Task instructions
Could you transcribe the records below exactly, leaving out every picture?

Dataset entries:

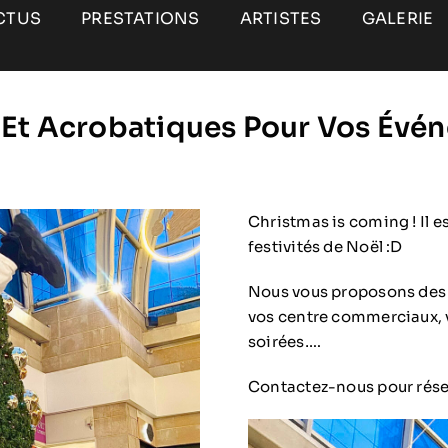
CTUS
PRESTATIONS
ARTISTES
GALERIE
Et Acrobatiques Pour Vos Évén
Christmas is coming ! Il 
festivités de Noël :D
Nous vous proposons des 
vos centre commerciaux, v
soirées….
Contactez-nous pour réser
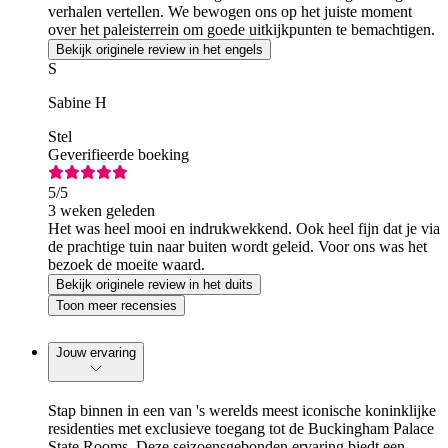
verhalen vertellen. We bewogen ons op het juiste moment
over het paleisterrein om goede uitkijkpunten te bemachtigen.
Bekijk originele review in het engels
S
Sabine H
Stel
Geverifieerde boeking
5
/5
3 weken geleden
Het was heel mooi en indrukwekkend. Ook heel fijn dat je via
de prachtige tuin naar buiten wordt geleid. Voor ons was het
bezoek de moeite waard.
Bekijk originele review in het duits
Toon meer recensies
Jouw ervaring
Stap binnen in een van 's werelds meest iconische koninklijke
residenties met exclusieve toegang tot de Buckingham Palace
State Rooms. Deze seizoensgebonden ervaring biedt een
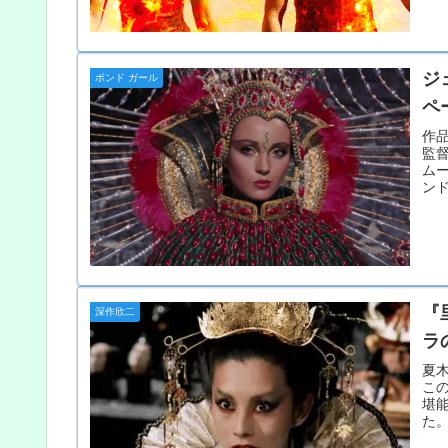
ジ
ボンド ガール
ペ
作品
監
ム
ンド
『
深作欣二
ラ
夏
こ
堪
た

Response to this task
CTUS
PRESTATIONS
ARTISTES
GALERIE
Et Acrobatiques Pour Vos Évén
Christmas is coming ! Il 
festivités de Noël :D
Nous vous proposons des 
vos centre commerciaux, v
soirées….
Contactez-nous pour réser
verhalen vertellen. We bewogen ons op het juiste moment
over het paleisterrein om goede uitkijkpunten te bemachtigen.
Bekijk originele review in het engels
S
Sabine H
Stel
Geverifieerde boeking
5
/5
3 weken geleden
Het was heel mooi en indrukwekkend. Ook heel fijn dat je via
de prachtige tuin naar buiten wordt geleid. Voor ons was het
bezoek de moeite waard.
Bekijk originele review in het duits
Toon meer recensies
Jouw ervaring
Stap binnen in een van 's werelds meest iconische koninklijke
residenties met exclusieve toegang tot de Buckingham Palace
State Rooms. Deze seizoensgebonden ervaring biedt een
ジ
ボンド ガール
ペ
作品
監
ム
ンド
『
深作欣二
ラ
夏
こ
堪
た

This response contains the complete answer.